Rehin aldıkları general Bulgarca bağırdı

-Todorka! İdam edileceksin! Vatanına, ülkene, devletine ihanet ediyorsun! Bu düşmanla neden işbirliği yapıyorsun! Seni kimler ve nasıl, niçin satın aldı! Bütün Bulgar ordusu, Bulgar polisi ve Bulgar ajanları peşinizde! Bunu bilmeyecek kadar sersem olamazsın Todorka!

Ayzere gülümsedi

-Uslu uslu otur bakayım şirin asker! Elimde sadece seninle ilgili 13 tane CD var. Sen de az değilmişsin lan! O kasetler ne öyle? Kimin karısı, kızı ile ne zaman ne yaptın! İsviçre banka kasalarında sakladığım tüm Bulgar ordusunun, Bulgar polisinin, Bulgar polisinin ipliğini pazara çıkartacak kasetler, belgeler var. Sahi ipliği pazara çıkartmak ne demek? Biliyor musun?
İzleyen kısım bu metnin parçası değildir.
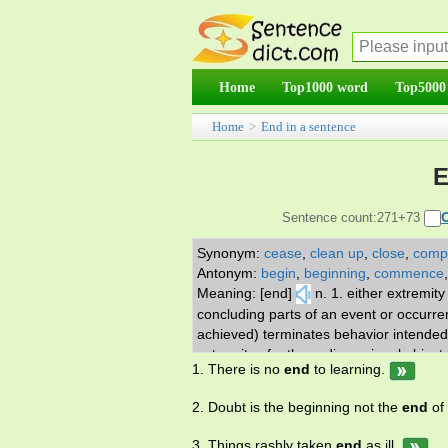
Home
Top1000 word
Top5000
Home
>
End in a sentence
E
Sentence count:271+73
Synonym:
cease
,
clean up
,
close
,
comp
Antonym:
begin
,
beginning
,
commence
Meaning: [end]
n. 1. either extremit
concluding parts of an event or occurren
achieved) terminates behavior intended to
extremity of a three-dimensional object 
1. There is no
end
to learning.
two places from which people are commu
the part you are expected to play 12. the
2. Doubt is the beginning not the
end
of
rest has been used or sold 14. a positio
quantitative sense; either spatial or met
3. Things rashly taken
end
as ill.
Ayzere hanım bir kahkaha attı ve kendi sorusunu kendi cevapladı

-Bilmezsin tabi! Türkçe çok ince bir dildir! Sana öyle sözler söylerler ki iltifat ettiklerini sanırsın ama aslında seni aşağılıyorlardır veya adam sana hakaret etti sanırsın ve onu gebertirsin aslında sana çok samimi bir iltifatta bulunmuştur! Seni öldürmeyeceğim çünkü kayıp kızımı bulmam için bana lazımsın ama kafamı çok şişirirsen bacaklarının arasındaki o çok güvendiğin buruşuk plastik çıkıntıyı keserim!

Sakıp Bey gülümsedi

-Ayzere ! Sen eskiden bu kadar edepsiz değildin kız!

Ayzere kızardı!

-Özür dilerim hocam! Etkili olmaya, ikna etmeye çalışıyorum!
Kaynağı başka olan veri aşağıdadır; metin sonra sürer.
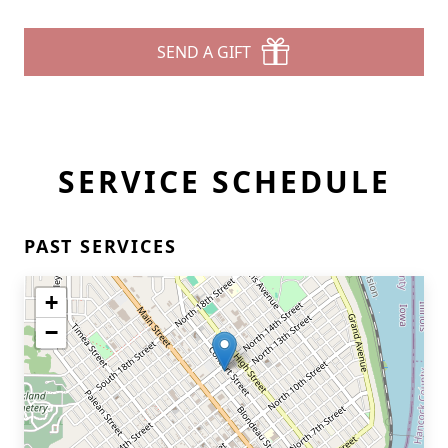
SEND A GIFT
SERVICE SCHEDULE
PAST SERVICES
+
−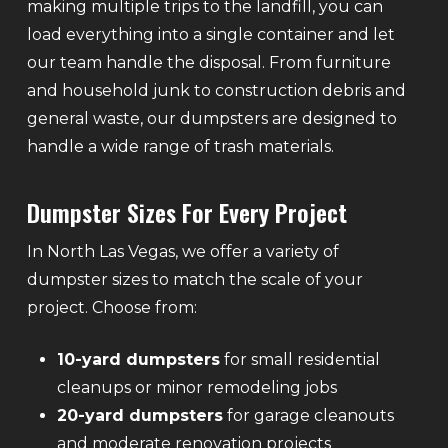
making multiple trips to the landfill, you can
load everything into a single container and let
our team handle the disposal. From furniture
and household junk to construction debris and
general waste, our dumpsters are designed to
handle a wide range of trash materials.
Dumpster Sizes For Every Project
In North Las Vegas, we offer a variety of
dumpster sizes to match the scale of your
project. Choose from:
10-yard dumpsters
for small residential
cleanups or minor remodeling jobs
20-yard dumpsters
for garage cleanouts
and moderate renovation projects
Sakıp Bey bir kahkaha attı

-Ben okulda, kurslarda sana boş yere Erkek Fatma dememişim!

Çiftliğin giriş kapısından çıktıkları anda kapıdaki nöbetçi dört muhafızı daha öldürdüler. Çiftlikten çıkmayı başarmışlardı. Baklavayı güzel açmışlardı ama fıstığını, cevizini nasıl yerleştireceklerdi? Tepsiye nasıl dizeceklerdi? Fırında nasıl pişireceklerdi! Şerbetini nasıl dökeceklerdi? Sakıp Bey böyle düşünürken Ayzere hanımın cep telefonu çaldı.